The crew manages to land an audience with Feng, only to have soldiers in the employ of the East India Trading Company attack the stronghold. Both the ragtag crew and Feng's men are able to escape, only to discover that Lord Cutler Beckett (Tom Hollander) has won control over Davy Jones (Bill Nighy) and is using him in his war against the pirates. Now the crew must rescue Jack and unite the Pirate Lords against Beckett's rule of the high seas.

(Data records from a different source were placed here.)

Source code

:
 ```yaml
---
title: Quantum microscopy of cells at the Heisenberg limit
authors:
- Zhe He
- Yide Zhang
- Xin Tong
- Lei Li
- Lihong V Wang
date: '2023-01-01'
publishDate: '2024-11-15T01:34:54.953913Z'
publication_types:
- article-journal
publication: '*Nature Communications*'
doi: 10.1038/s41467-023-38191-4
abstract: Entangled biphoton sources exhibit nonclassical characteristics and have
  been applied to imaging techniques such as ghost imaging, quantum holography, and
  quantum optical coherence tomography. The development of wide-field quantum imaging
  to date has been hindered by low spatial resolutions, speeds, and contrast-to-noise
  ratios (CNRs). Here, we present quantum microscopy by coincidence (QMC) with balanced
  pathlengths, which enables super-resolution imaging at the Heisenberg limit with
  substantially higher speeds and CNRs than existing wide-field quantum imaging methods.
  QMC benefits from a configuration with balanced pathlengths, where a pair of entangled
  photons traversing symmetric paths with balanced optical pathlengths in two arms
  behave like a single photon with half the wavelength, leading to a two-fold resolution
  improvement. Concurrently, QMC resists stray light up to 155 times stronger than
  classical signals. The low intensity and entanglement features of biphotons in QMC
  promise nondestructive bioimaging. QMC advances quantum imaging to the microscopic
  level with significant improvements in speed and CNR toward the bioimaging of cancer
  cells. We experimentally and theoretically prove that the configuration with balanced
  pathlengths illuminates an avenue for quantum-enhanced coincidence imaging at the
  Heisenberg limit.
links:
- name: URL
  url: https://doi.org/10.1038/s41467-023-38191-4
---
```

With so many plotlines going on, At World's End can get really confusing, really quick. While everything snaps together and makes perfect sense in the end, most of the movie is a spinning whirl of chaos as it jumps from plotline to plotline. The introduction of the Pirate Lords is a fine twist, though it feels like it comes out of left field. Things get especially confusing when the movie moves from the swashbuckling formula of the first two into a more fantasy-steeped plot involving a trapped goddess. However, everything ties together and makes sense in the end; something that should be credited to Gore Verbinski's direction. As complex as plotlines get, it is easy to see how the movie could completely derail.
The real star of the movie is, of course, Johnny Depp. As with the first two movies, he practically steals every scene he appears in. Geoffrey Rush does an outstanding job and manages to steal a few scenes himself. The interaction between the two makes for some really fun scenes, especially as they jockey for command of the Black Pearl.

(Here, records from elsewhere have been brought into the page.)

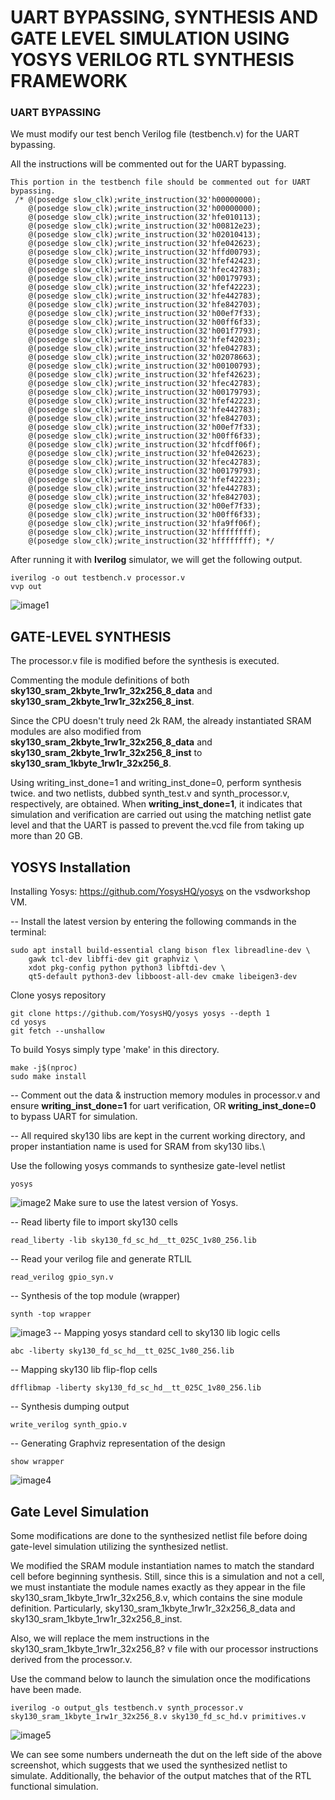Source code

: # UART BYPASSING, SYNTHESIS AND GATE LEVEL SIMULATION USING YOSYS VERILOG RTL SYNTHESIS FRAMEWORK #

### UART BYPASSING ###

We must modify our test bench Verilog file (testbench.v) for the UART bypassing.

All the instructions will be commented out for the UART bypassing.
```
This portion in the testbench file should be commented out for UART bypassing.
 /* @(posedge slow_clk);write_instruction(32'h00000000); 
    @(posedge slow_clk);write_instruction(32'h00000000); 
    @(posedge slow_clk);write_instruction(32'hfe010113); 
    @(posedge slow_clk);write_instruction(32'h00812e23); 
    @(posedge slow_clk);write_instruction(32'h02010413); 
    @(posedge slow_clk);write_instruction(32'hfe042623); 
    @(posedge slow_clk);write_instruction(32'hffd00793); 
    @(posedge slow_clk);write_instruction(32'hfef42423); 
    @(posedge slow_clk);write_instruction(32'hfec42783); 
    @(posedge slow_clk);write_instruction(32'h00179793); 
    @(posedge slow_clk);write_instruction(32'hfef42223); 
    @(posedge slow_clk);write_instruction(32'hfe442783); 
    @(posedge slow_clk);write_instruction(32'hfe842703); 
    @(posedge slow_clk);write_instruction(32'h00ef7f33); 
    @(posedge slow_clk);write_instruction(32'h00ff6f33); 
    @(posedge slow_clk);write_instruction(32'h001f7793); 
    @(posedge slow_clk);write_instruction(32'hfef42023); 
    @(posedge slow_clk);write_instruction(32'hfe042783); 
    @(posedge slow_clk);write_instruction(32'h02078663); 
    @(posedge slow_clk);write_instruction(32'h00100793); 
    @(posedge slow_clk);write_instruction(32'hfef42623); 
    @(posedge slow_clk);write_instruction(32'hfec42783); 
    @(posedge slow_clk);write_instruction(32'h00179793); 
    @(posedge slow_clk);write_instruction(32'hfef42223); 
    @(posedge slow_clk);write_instruction(32'hfe442783); 
    @(posedge slow_clk);write_instruction(32'hfe842703); 
    @(posedge slow_clk);write_instruction(32'h00ef7f33); 
    @(posedge slow_clk);write_instruction(32'h00ff6f33); 
    @(posedge slow_clk);write_instruction(32'hfcdff06f); 
    @(posedge slow_clk);write_instruction(32'hfe042623); 
    @(posedge slow_clk);write_instruction(32'hfec42783); 
    @(posedge slow_clk);write_instruction(32'h00179793); 
    @(posedge slow_clk);write_instruction(32'hfef42223); 
    @(posedge slow_clk);write_instruction(32'hfe442783); 
    @(posedge slow_clk);write_instruction(32'hfe842703); 
    @(posedge slow_clk);write_instruction(32'h00ef7f33); 
    @(posedge slow_clk);write_instruction(32'h00ff6f33); 
    @(posedge slow_clk);write_instruction(32'hfa9ff06f); 
    @(posedge slow_clk);write_instruction(32'hffffffff); 
    @(posedge slow_clk);write_instruction(32'hffffffff); */
```
After running it with **Iverilog** simulator, we will get the following output.
```
iverilog -o out testbench.v processor.v
vvp out 
```
![image1](/week6/bypassing_uart.png)

## GATE-LEVEL SYNTHESIS ##

The processor.v file is modified before the synthesis is executed.

Commenting the module definitions of both **sky130_sram_2kbyte_1rw1r_32x256_8_data** and **sky130_sram_2kbyte_1rw1r_32x256_8_inst**. 

Since the CPU doesn't truly need 2k RAM, the already instantiated SRAM modules are also modified from **sky130_sram_2kbyte_1rw1r_32x256_8_data** and **sky130_sram_2kbyte_1rw1r_32x256_8_inst** to **sky130_sram_1kbyte_1rw1r_32x256_8**.

Using writing_inst_done=1 and writing_inst_done=0, perform synthesis twice. and two netlists, dubbed synth_test.v and synth_processor.v, respectively, are obtained. When **writing_inst_done=1**, it indicates that simulation and verification are carried out using the matching netlist gate level and that the UART is passed to prevent the.vcd file from taking up more than 20 GB.

## YOSYS Installation ##
Installing Yosys: https://github.com/YosysHQ/yosys on the vsdworkshop VM.

-- Install the latest version by entering the following commands in the terminal:
```
sudo apt install build-essential clang bison flex libreadline-dev \
    gawk tcl-dev libffi-dev git graphviz \
    xdot pkg-config python python3 libftdi-dev \
    qt5-default python3-dev libboost-all-dev cmake libeigen3-dev
```
Clone yosys repository
```
git clone https://github.com/YosysHQ/yosys yosys --depth 1
cd yosys
git fetch --unshallow
```
To build Yosys simply type 'make' in this directory.
```
make -j$(nproc)
sudo make install
```

-- Comment out the data & instruction memory modules in processor.v and ensure **writing_inst_done=1** for uart verification,
OR **writing_inst_done=0** to bypass UART for simulation.

-- All required sky130 libs are kept in the current working directory, and proper instantiation name is used for SRAM from sky130 libs.\

Use the following yosys commands to synthesize gate-level netlist
```
yosys
```
![image2](/week6/yosys.png)
Make sure to use the latest version of Yosys.

-- Read liberty file to import sky130 cells
```
read_liberty -lib sky130_fd_sc_hd__tt_025C_1v80_256.lib
```
-- Read your verilog file and generate RTLIL

```
read_verilog gpio_syn.v
```
-- Synthesis of the top module (wrapper)
```
synth -top wrapper
```
![image3](/week6/design_hierarchy.png)
-- Mapping yosys standard cell to sky130 lib logic cells
```
abc -liberty sky130_fd_sc_hd__tt_025C_1v80_256.lib
```
-- Mapping sky130 lib flip-flop cells
```
dfflibmap -liberty sky130_fd_sc_hd__tt_025C_1v80_256.lib
```
-- Synthesis dumping output
```
write_verilog synth_gpio.v
```
-- Generating Graphviz representation of the design
```
show wrapper
```
![image4](/week6/wrapper_module.png)

## Gate Level Simulation ##

 Some modifications are done to the synthesized netlist file before doing gate-level simulation utilizing the synthesized netlist.

We modified the SRAM module instantiation names to match the standard cell before beginning synthesis. Still, since this is a simulation and not a cell, we must instantiate the module names exactly as they appear in the file sky130_sram_1kbyte_1rw1r_32x256_8.v, which contains the sine module definition. Particularly, sky130_sram_1kbyte_1rw1r_32x256_8_data and sky130_sram_1kbyte_1rw1r_32x256_8_inst.

Also, we will replace the mem instructions in the sky130_sram_1kbyte_1rw1r_32x256_8? v file with our processor instructions derived from the processor.v.

Use the command below to launch the simulation once the modifications have been made.
```
iverilog -o output_gls testbench.v synth_processor.v sky130_sram_1kbyte_1rw1r_32x256_8.v sky130_fd_sc_hd.v primitives.v
```
![image5](/week6/gate_level_simulation.png)

We can see some numbers underneath the dut on the left side of the above screenshot, which suggests that we used the synthesized netlist to simulate. Additionally, the behavior of the output matches that of the RTL functional simulation.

Most of the extras are nice glimpses behind the creative process. They're nothing that hasn't already been shown in other DVD's, but it is always fun to see the lengths some productions go to. The best of the bunch is "Anatomy of a Scene," which details the production behind the Maelstrom scene. Everything from the conceptualization to the construction of two massive sets and coordination of stunts is covered.

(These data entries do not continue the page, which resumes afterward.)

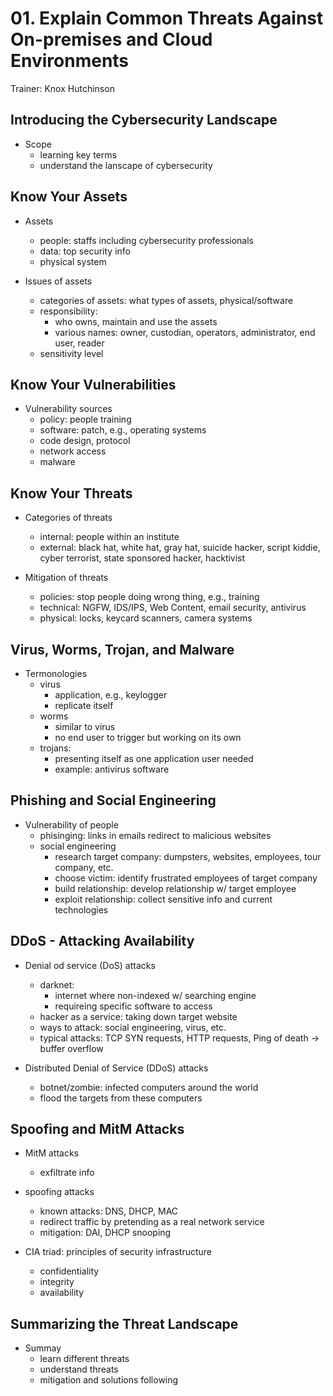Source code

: # 01. Explain Common Threats Against On-premises and Cloud Environments

Trainer: Knox Hutchinson


## Introducing the Cybersecurity Landscape

- Scope
  - learning key terms
  - understand the lanscape of cybersecurity


## Know Your Assets

- Assets
  - people: staffs including cybersecurity professionals
  - data: top security info
  - physical system


- Issues of assets
  - categories of assets: what types of assets, physical/software
  - responsibility:
    - who owns, maintain and use the assets
    - various names: owner, custodian, operators, administrator, end user, reader
  - sensitivity level


## Know Your Vulnerabilities

- Vulnerability sources
  - policy: people training
  - software: patch, e.g., operating systems
  - code design, protocol
  - network access
  - malware


## Know Your Threats

- Categories of threats
  - internal: people within an institute
  - external: black hat, white hat, gray hat, suicide hacker, script kiddie, cyber terrorist, state sponsored hacker, hacktivist


- Mitigation of threats
  - policies: stop people doing wrong thing, e.g., training
  - technical: NGFW, IDS/IPS, Web Content, email security, antivirus
  - physical: locks, keycard scanners, camera systems


## Virus, Worms, Trojan, and Malware

- Termonologies
  - virus
    - application, e.g., keylogger
    - replicate itself
  - worms
    - similar to virus
    - no end user to trigger but working on its own
  - trojans:
    - presenting itself as one application user needed
    - example: antivirus software


## Phishing and Social Engineering

- Vulnerability of people
  - phisinging: links in emails redirect to malicious websites
  - social engineering
    - research target company: dumpsters, websites, employees, tour company, etc.
    - choose victim: identify frustrated employees of target company
    - build relationship: develop relationship w/ target employee
    - exploit relationship: collect sensitive info and current technologies


## DDoS - Attacking Availability

- Denial od service (DoS) attacks
  - darknet:
    - internet where non-indexed w/ searching engine
    - requireing specific software to access
  - hacker as a service: taking down target website
  - ways to attack: social engineering, virus, etc.
  - typical attacks: TCP SYN requests, HTTP requests, Ping of death $\to$ buffer overflow


- Distributed Denial of Service (DDoS) attacks
  - botnet/zombie: infected computers around the world
  - flood the targets from these computers


## Spoofing and MitM Attacks

- MitM attacks
  - exfiltrate info


- spoofing attacks
  - known attacks: DNS, DHCP, MAC
  - redirect traffic by pretending as a real network service
  - mitigation: DAI, DHCP snooping


- CIA triad: principles of security infrastructure
  - confidentiality
  - integrity
  - availability


## Summarizing the Threat Landscape

- Summay
  - learn different threats
  - understand threats
  - mitigation and solutions following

Another fun feature is "Keith and the Captain." This short follows Johnny Depp and Keith Richards as they share stories about the movie and how Depp used some of Richard's personality as an inspiration for his performance as Jack.
As a movie, Pirates of the Caribbean: At World's End is simply okay - especially when compared to the first movie. Though well acted and directed, the number of plotlines and introduction of some new elements does hurt the movie's flow. Still, it puts a nice cap on the trilogy and is worth a watch if just for that.